Kernel Methods: Introduction

There are 4 key aspects of kernel methods:

Data are embedded in a “feature” vector space
Inside that feature space, we seek linear relationships between our data
In that feature space, constructing the actual features for each datum is not necessary; only the pairwise inner products are necessary.
The pairwise inner products can be computed directly from the original data.

Warmup: Ordinary Linear Regression

To build up to kernel methods, suppose we wish to perform supervised learning with a linear function class:

\[g(x) := \langle w, x, \rangle\]

Given data \(\{(x_n, y_n)\}\), we can stack the vectors to form an \(N \times D\) matrix \(X\) (where \(N\) is the number of data and \(D\) is the dimension of each \(x\)) and \(N \times 1\) vector \(y\). The solution that minimizes the mean squared error is:

\[\begin{align*} L(w) &= \lvert \lvert X w - y \lvert \lvert_2^2\\ 0 &= \nabla_w L(w)\\ &= X^T (X w - y)\\ w &= (X^T X)^{-1} X^T y \end{align*}\]

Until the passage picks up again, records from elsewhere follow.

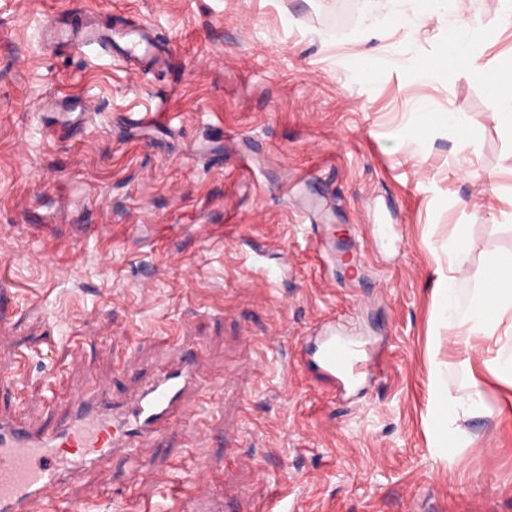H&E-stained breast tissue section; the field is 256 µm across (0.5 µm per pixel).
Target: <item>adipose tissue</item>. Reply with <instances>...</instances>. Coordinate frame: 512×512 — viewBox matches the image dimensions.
I'll return each instance as SVG.
<instances>
[{
  "mask_svg": "<svg viewBox=\"0 0 512 512\" xmlns=\"http://www.w3.org/2000/svg\"><path fill=\"white\" fill-rule=\"evenodd\" d=\"M465 231H458L448 259V268L439 272L436 283L439 313L449 328L459 335L494 334L503 316L512 313V257L493 259L477 297L468 309H461L455 289L456 274L467 261ZM485 404L479 388H472L468 398L453 394L450 386L436 382L433 390L430 421V449L434 456L449 458L459 446L453 424L462 410L481 411Z\"/></svg>",
  "mask_w": 512,
  "mask_h": 512,
  "instance_id": "obj_1",
  "label": "adipose tissue"
}]
</instances>
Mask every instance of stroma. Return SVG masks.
<instances>
[{"mask_svg": "<svg viewBox=\"0 0 512 512\" xmlns=\"http://www.w3.org/2000/svg\"><path fill=\"white\" fill-rule=\"evenodd\" d=\"M498 7L470 0L413 41L408 0H0V414L53 427L62 392L124 397L186 336L216 380L187 395L188 427L83 471L70 501L146 512L216 481L252 512H512V382L491 365L512 335L456 341L435 294L459 225L461 306L512 255ZM54 16L147 23L165 62L130 74L50 39ZM453 27L481 72L413 80ZM80 96L84 130L49 123L51 98ZM422 102L467 136L415 139ZM331 318L383 348L386 376L343 395L315 379L303 348ZM438 372L487 406L459 413L447 461L429 450Z\"/></svg>", "mask_w": 512, "mask_h": 512, "instance_id": "obj_1", "label": "stroma"}]
</instances>
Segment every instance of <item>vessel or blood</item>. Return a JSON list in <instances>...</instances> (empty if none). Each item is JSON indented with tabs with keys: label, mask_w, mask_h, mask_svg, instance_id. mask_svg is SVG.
<instances>
[{
	"label": "vessel or blood",
	"mask_w": 512,
	"mask_h": 512,
	"mask_svg": "<svg viewBox=\"0 0 512 512\" xmlns=\"http://www.w3.org/2000/svg\"><path fill=\"white\" fill-rule=\"evenodd\" d=\"M125 57L134 60L151 45L142 30L122 32ZM60 40L108 54L111 39L81 26L60 34ZM311 360L327 384L355 381L361 374H385L386 357L370 358L361 347L327 340ZM207 380L198 365L197 350L188 345L180 358L132 397H113L108 387L71 397L72 415L52 431H42L23 419L0 416V512H71L59 489L86 468L131 459L141 444L165 433L177 416L188 390ZM182 512H241L237 501L209 484L196 486L181 503Z\"/></svg>",
	"instance_id": "b4317fda"
}]
</instances>
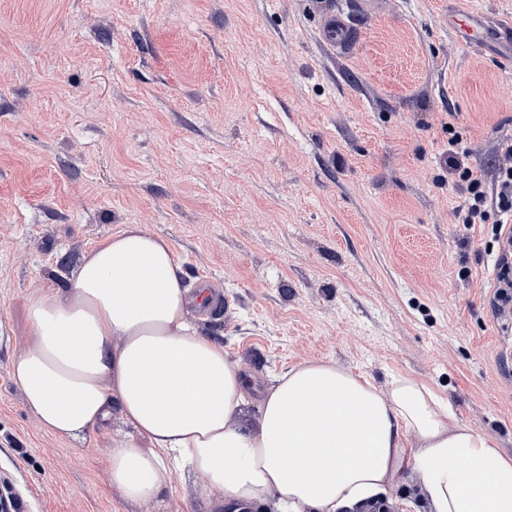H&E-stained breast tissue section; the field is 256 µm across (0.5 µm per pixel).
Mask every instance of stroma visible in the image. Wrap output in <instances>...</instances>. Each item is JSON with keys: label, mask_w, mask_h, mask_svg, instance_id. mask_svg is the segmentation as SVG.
<instances>
[{"label": "stroma", "mask_w": 512, "mask_h": 512, "mask_svg": "<svg viewBox=\"0 0 512 512\" xmlns=\"http://www.w3.org/2000/svg\"><path fill=\"white\" fill-rule=\"evenodd\" d=\"M512 0H0V481L19 512H209L206 479L130 505L107 459L41 429L10 377L33 296L125 224L221 303L201 329L257 384L328 359L409 374L512 454V320L490 225L456 223L448 130L492 183L512 70L448 30ZM342 14L353 40L326 43Z\"/></svg>", "instance_id": "obj_1"}]
</instances>
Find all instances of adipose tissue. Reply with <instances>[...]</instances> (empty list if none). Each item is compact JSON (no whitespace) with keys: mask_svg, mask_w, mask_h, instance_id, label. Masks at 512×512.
I'll return each instance as SVG.
<instances>
[{"mask_svg":"<svg viewBox=\"0 0 512 512\" xmlns=\"http://www.w3.org/2000/svg\"><path fill=\"white\" fill-rule=\"evenodd\" d=\"M169 239L126 224L82 253L64 288L29 302L11 375L42 428L79 439L120 412L133 434L112 448L124 499L171 487V455L221 489L234 512H358L415 475L426 512H512V455L459 421L407 374L378 387L326 359L273 378L256 427L240 424L249 381L223 341L191 319Z\"/></svg>","mask_w":512,"mask_h":512,"instance_id":"ef3b65f1","label":"adipose tissue"}]
</instances>
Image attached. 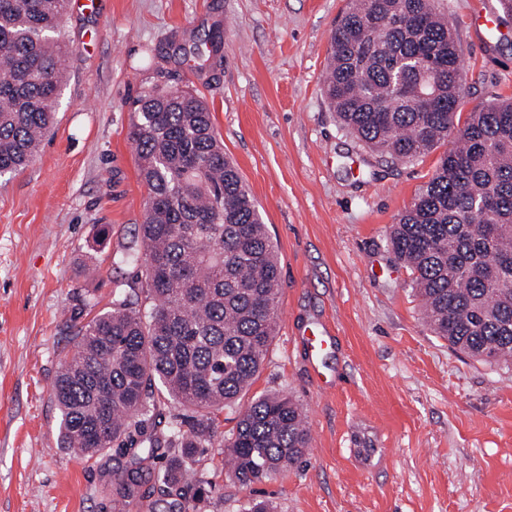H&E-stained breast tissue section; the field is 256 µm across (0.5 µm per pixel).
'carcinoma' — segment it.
Wrapping results in <instances>:
<instances>
[{
    "label": "carcinoma",
    "mask_w": 512,
    "mask_h": 512,
    "mask_svg": "<svg viewBox=\"0 0 512 512\" xmlns=\"http://www.w3.org/2000/svg\"><path fill=\"white\" fill-rule=\"evenodd\" d=\"M69 0H0V176L23 169L54 119L70 51ZM224 29L178 46L203 73L224 59ZM325 98L343 127L382 156L412 161L456 132L389 242L413 275L430 330L490 364L512 363V99L470 112L461 129V60L435 0H351L332 30ZM138 175L147 188L142 248L114 263L142 268L112 306L76 327V351L53 385L63 447L91 460L141 438L112 471L113 512L161 479L181 499L187 464L211 445L217 412L251 386L275 336L274 243L211 112L197 92L154 85L133 100ZM152 300L142 307L141 298ZM190 409L158 433L156 396ZM305 414L289 396L258 397L225 444L231 476L250 486L302 460ZM174 449L163 472L158 445Z\"/></svg>",
    "instance_id": "obj_1"
}]
</instances>
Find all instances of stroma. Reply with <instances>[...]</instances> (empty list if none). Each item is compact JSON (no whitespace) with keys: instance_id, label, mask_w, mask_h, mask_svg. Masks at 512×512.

Remark: This assumes that \((X^T X)^{-1}\) exists. If it does, we can rewrite the parameters \(w\) as

\[w = X^T X (X^T X)^{-2} X^T y = X^T \alpha = \sum \alpha_n x_n\]

which shows that the parameters \(w\) are some linear combination of the training data.

Warmup: Ridge (L2) Linear Regression

Linear regression requires that \((X^T X)^{-1}\) exists. To remove this constraint, we can instead consider ridge (L2-regularized) regression. We again consider a linear function class:

\[g(x) := \langle w, x \rangle\]

But now, we seek parameters that minimize the regularized loss:

\[\begin{align*} L(w) &= \lvert \lvert X w - y \lvert \lvert_2^2 + \lambda \lvert \lvert w \lvert \lvert_2^2 \\ 0 &= \nabla_w L(w)\\ &= X^T (X w - y) + \lambda w\\ X^T y &= X^T X w + \lambda I_D w\\ w &= (X^T X + \lambda I_D )^{-1} X^T y \end{align*}\]

Recalling that \(D\) is the dimension of \(x\), this \(D \times D\) matrix \(X^T X + \lambda I_D\) will always be invertible. This particular expression for \(w\) is called the primal solution, and it is commonly covered in most introductory linear regression courses. Given a new \(x\), the model’s prediction using the primal solution is:

\[g(x) = \langle w, x \rangle = y^T X (X^T X + \lambda I_D)^{-1} x\]

However, another expression for \(w\) exists, called the dual solution. This dual solution is given by

\[w = X^T (X X^T + \lambda I_N)^{-1} y\]

One way to show this is with the so-called push-through identity. Another way is to recall that in ordinary linear regression, we saw that the solution could be written as a linear combination of the training data and try finding a similar form for ridge linear regression. If we assume that \(w := X^T \alpha\) for some \(\alpha\), we find that:

\[\begin{align*} L(w) &= \lvert \lvert X w - y\lvert \lvert_2^2 + \lambda \lvert \lvert w \lvert \lvert_2^2 \\ 0 &= \nabla_w L(w)\\ &= X^T (X w - y) + \lambda w\\ w &= X^T (y - X w) / \lambda\\ \end{align*}\]

Define \(\alpha := (y - X w) / \lambda\) and solve for \(\alpha\), using that \(w = X^T \alpha\):

\[\begin{align*} \lambda \alpha &= y - X w\\ \lambda \alpha &= y - X X^T \alpha\\ \alpha &= (X X^T + \lambda I_N)^{-1} y\\ w &= X^T (X X^T + \lambda I_N)^{-1} y \end{align*}\]

Given a new \(x\), the model’s prediction using the dual solution is:

\[g(x) = \langle w, x \rangle = y^T (X X^T + \lambda I_N)^{-1} X x\]

A few remarks:

The two predictions are exactly the same
The primal solution expresses the parameters \(w\) in terms of how the relative features co-vary with one another and co-vary with the regression target.
The dual solution expresses the parameters \(w\) as a weighted combination of the training data, where the weights are determined by how similar each datum is to every other datum.
The \(\alpha\) are called the dual variables

The dual solution shows us that the linear model’s predictions can be expressed solely in terms of inner products between (1) the test datum and each training datum, and (2) every pair of training data. The equivalence between primal and dual solutions gives rise to kernel methods.